14. Non-Performance and Defective Performance
14.1. If the supplier performs late or contrary to contract without valid reason, the customer may grant a reasonable extension and, after expiry, terminate the affected portion.
14.2. Any claim for damages is limited to 10 % of the contract price of the affected supplies or services.
15. Termination by the supplier
15.1. If unforeseen events substantially alter the economic effect or make performance impossible, the supplier may adapt or terminate the contract. Upon termination, the supplier is entitled to payment for completed parts; customer damage claims are excluded.
16. Limitation of Liability
16.1. All breaches of contract and their legal consequences, as well as all claims by the customer, regardless of their legal basis, are exhaustively regulated by these General Terms and Conditions.
16.2. Except in cases of gross negligence or wilful misconduct, the supplier shall not be liable for any indirect, consequential, or financial losses, including but not limited to loss of profit, production, data, or use.

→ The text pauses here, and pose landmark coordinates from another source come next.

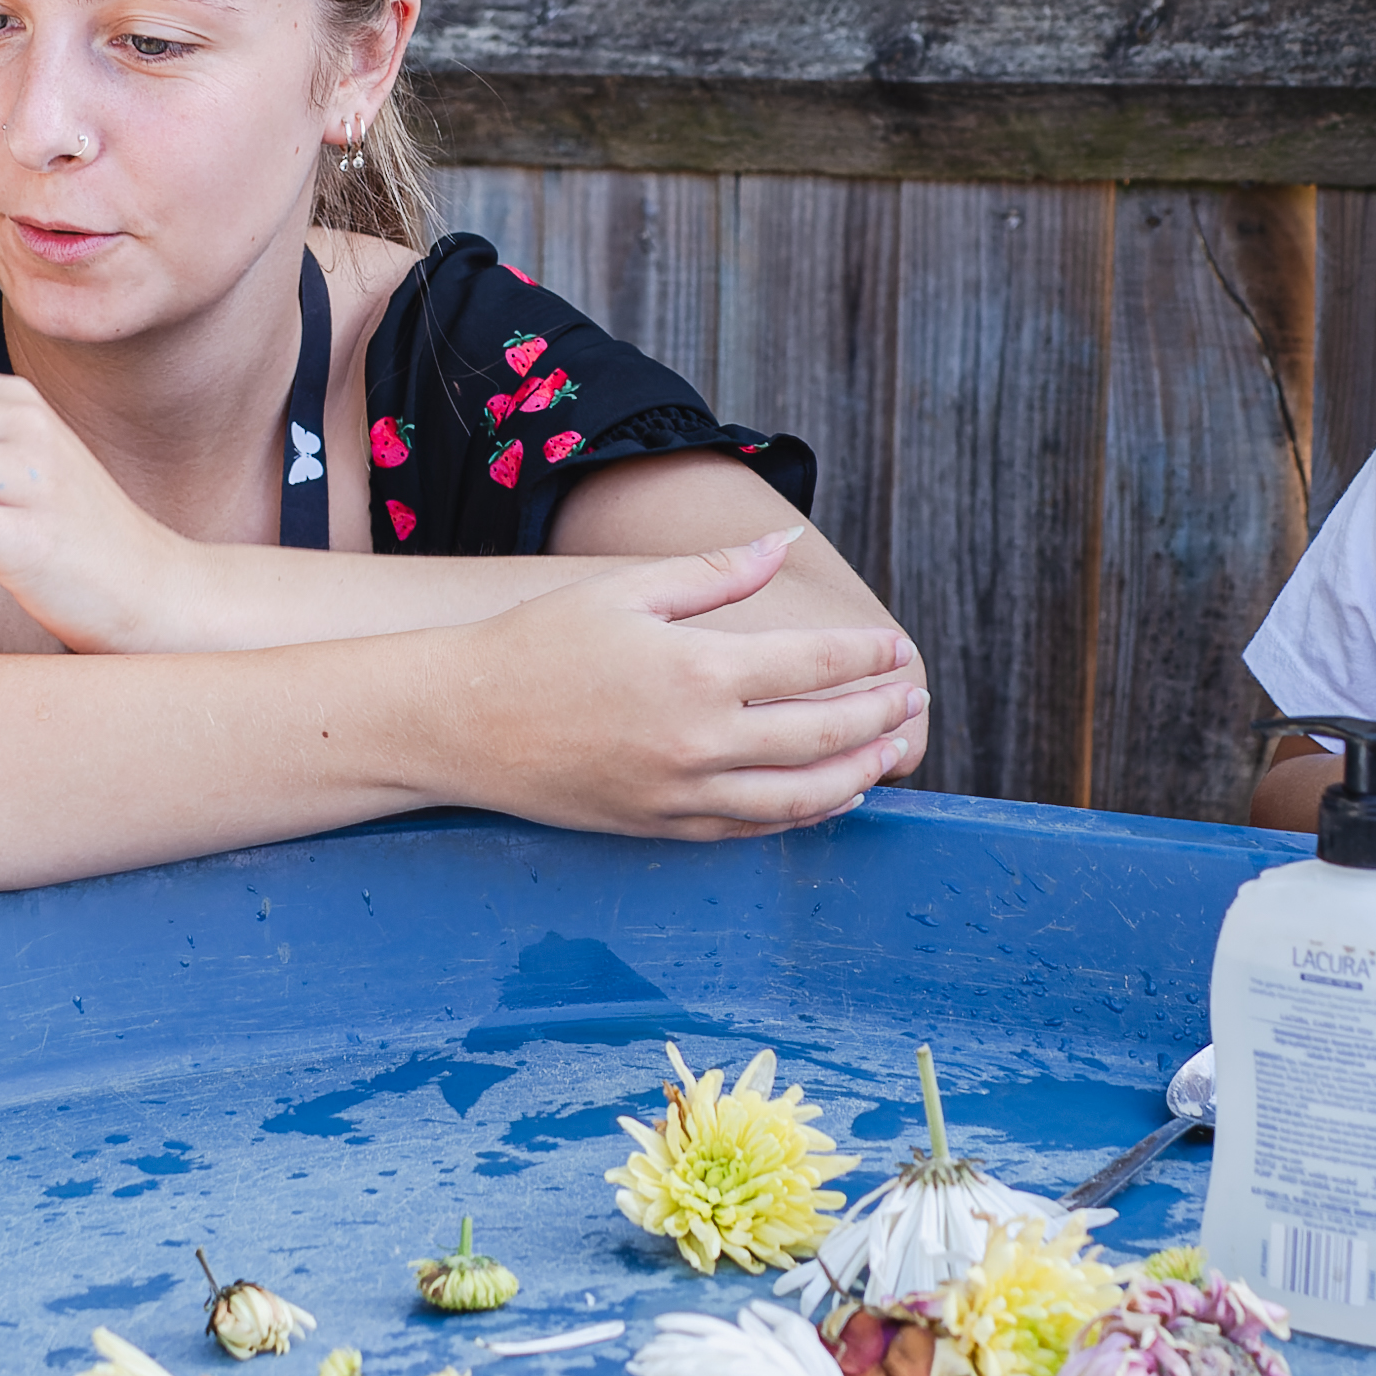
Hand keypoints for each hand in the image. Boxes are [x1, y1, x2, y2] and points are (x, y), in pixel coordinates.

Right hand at [438, 535, 929, 838]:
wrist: (459, 723)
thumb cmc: (538, 643)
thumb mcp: (626, 590)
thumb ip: (714, 574)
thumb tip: (782, 547)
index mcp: (696, 671)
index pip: (814, 666)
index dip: (868, 658)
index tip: (898, 648)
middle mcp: (699, 742)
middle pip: (825, 736)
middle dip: (882, 716)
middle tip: (915, 697)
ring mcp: (682, 795)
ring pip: (802, 797)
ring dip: (860, 773)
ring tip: (894, 749)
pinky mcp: (663, 828)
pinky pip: (754, 829)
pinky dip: (805, 814)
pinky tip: (833, 795)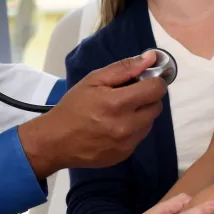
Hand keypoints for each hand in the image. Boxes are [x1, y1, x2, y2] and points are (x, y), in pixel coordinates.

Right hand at [19, 51, 165, 179]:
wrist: (56, 141)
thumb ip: (124, 68)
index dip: (153, 81)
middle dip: (147, 97)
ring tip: (119, 111)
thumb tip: (151, 58)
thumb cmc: (73, 107)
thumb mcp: (93, 80)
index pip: (156, 89)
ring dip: (141, 113)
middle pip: (156, 106)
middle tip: (128, 95)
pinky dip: (133, 128)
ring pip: (150, 122)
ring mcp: (127, 143)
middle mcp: (127, 125)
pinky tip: (115, 126)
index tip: (142, 80)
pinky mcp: (125, 154)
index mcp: (118, 103)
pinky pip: (140, 137)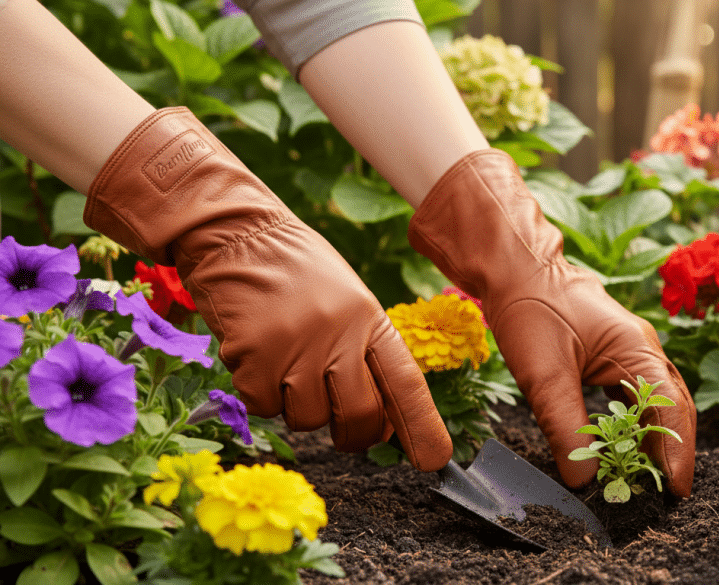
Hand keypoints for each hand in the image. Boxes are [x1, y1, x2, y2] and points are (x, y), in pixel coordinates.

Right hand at [85, 107, 450, 470]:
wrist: (236, 235)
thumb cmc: (296, 274)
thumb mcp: (346, 302)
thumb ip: (364, 353)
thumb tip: (383, 420)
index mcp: (369, 319)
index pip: (404, 381)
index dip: (421, 425)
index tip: (434, 459)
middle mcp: (339, 334)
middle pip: (359, 414)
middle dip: (352, 433)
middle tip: (342, 430)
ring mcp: (296, 345)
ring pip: (307, 418)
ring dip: (295, 404)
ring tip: (286, 361)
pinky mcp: (253, 355)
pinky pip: (263, 406)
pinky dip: (258, 393)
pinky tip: (256, 355)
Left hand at [408, 149, 695, 494]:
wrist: (514, 268)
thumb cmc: (530, 310)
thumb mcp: (544, 374)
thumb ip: (565, 427)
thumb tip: (583, 481)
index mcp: (637, 348)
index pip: (670, 408)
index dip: (675, 453)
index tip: (674, 491)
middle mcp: (643, 349)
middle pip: (673, 407)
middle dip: (674, 451)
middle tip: (669, 496)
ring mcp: (631, 350)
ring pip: (655, 402)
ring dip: (655, 439)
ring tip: (652, 479)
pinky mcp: (613, 355)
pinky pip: (634, 395)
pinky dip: (634, 424)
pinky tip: (624, 446)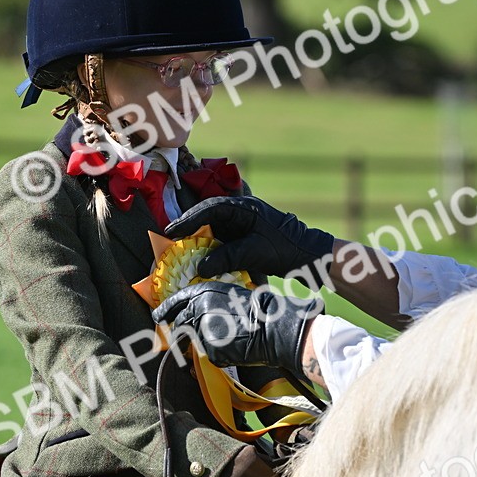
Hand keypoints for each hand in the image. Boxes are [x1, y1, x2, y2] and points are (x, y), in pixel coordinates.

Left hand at [152, 281, 321, 373]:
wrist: (269, 326)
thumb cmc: (254, 309)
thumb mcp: (226, 296)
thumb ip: (206, 304)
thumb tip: (193, 316)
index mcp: (202, 292)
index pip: (175, 303)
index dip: (164, 311)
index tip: (157, 317)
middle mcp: (197, 310)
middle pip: (179, 326)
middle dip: (180, 334)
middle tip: (186, 338)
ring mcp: (201, 331)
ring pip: (196, 342)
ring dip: (207, 343)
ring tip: (229, 338)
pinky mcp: (209, 350)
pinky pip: (210, 355)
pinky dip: (220, 355)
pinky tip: (235, 348)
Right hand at [164, 196, 334, 288]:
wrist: (307, 254)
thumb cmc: (284, 248)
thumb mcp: (254, 252)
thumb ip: (227, 257)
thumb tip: (201, 267)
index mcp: (243, 208)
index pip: (209, 210)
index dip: (189, 220)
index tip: (172, 231)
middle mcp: (239, 212)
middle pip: (207, 215)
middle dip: (188, 226)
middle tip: (169, 236)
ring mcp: (241, 223)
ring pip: (212, 226)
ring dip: (197, 236)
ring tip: (179, 246)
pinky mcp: (242, 235)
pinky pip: (220, 238)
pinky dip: (209, 246)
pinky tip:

This exclusion also applies to acts or omissions of the supplier’s employees, subcontractors, or other auxiliary persons.
16.3. Where liability cannot be excluded by law, it shall in any case be limited to the proven direct loss, and the total liability of the supplier under any contract shall not exceed the contract value of the affected supplies or services.
16.4. This limitation shall not apply to personal injury or liability arising under mandatory product safety or product liability laws.
17. Right of recourse
17.1. If third-party injury or damage occurs through the customer’s actions or omissions and the supplier is held liable, the supplier shall have full right of recourse against the customer.
18. Jurisdiction and applicable law
18.1. The place of jurisdiction for both parties shall be the Commercial Court of the Canton of Zurich (Handelsgericht Zürich). The supplier may also sue at the customer’s domicile.
18.2. The contract shall be governed exclusively by Swiss substantive law. The United Nations Convention on Contracts for the International Sale of Goods (CISG) does not apply.
Language Clause
In the event of any discrepancy or dispute, the German version of these General Terms and Conditions shall prevail.